口では大丈夫だと言っているが、やはり顔色は悪い。

『秋姉、病院行ったほうがいいよ!顔真っ青だし。』

『大丈夫よ、そんな大袈裟な…。』

遠慮している木野を何とか説得すると、天馬とタクシーで木野を病院まで連れて行った。





最初は、医者の言っていることを理解することが、お互い出来なかった。

『おめでとうございます。三ヵ月です。』

『……え?』

『………え?』

『えぇぇぇぇぇぇぇぇぇぇぇぇぇぇぇぇぇぇぇぇぇぇぇぇぇぇぇぇぇぇぇぇぇぇぇぇぇ!?』

因みに大声を出したのは天馬で、病院だから静かに、と言われ、隣に縮こまるように座った。





『えーと、その…。』

『やっぱり…不動くんと私の…だよね?』

『……だよな…。』

気まずい。非常に気まずい。
三ヵ月?何が?……妊娠が。誰との餓鬼だ?………俺か?

『あのさ…その…何て言うか…。』

『あ、あのっ!えっと…子供なら私一人でも育てるつもり』

『…は?一体何『だって、私、嫌だよ…私のお腹の中には一人分の命があるんだよ?堕ろすなんて嫌!』

『あのー、木野『確かに…好きでもない人との間に子供が出来たって、嬉しくないかも知れないけど…それでも産んで育てたいの。』

『いや、ちょっと話を『不動くんが子供の頃、家族がバラバラになったのは分かってるよ。

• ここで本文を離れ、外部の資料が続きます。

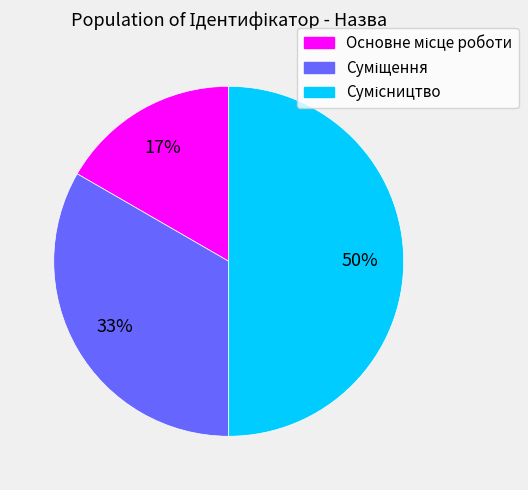

To the nearest percent, what is the difference between the largest and smallest slice percentages?

33%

けど…私だけでもこの子の側に居てあげたいの!お願い!』

………駄目だ。全く話が出来る様子じゃない。これ以上興奮させるのは、本人にも腹の餓鬼にも悪い。
…それに、誤解も解いておかないといけないだろう。

少し落ち着かせようと肩を抱き寄せ、じっと向き合う形になった。そしてポケットに入れていた中学からずっと続いていた想いを込めた指輪を左薬指にそっと填める。

『秋、』

『え…。』

『その…。』

一回しか言わねぇからな
『俺と結婚して欲しい。』

すると、秋は病院ということを忘れ、ただ笑顔の目に涙を浮かべながら抱き着いた。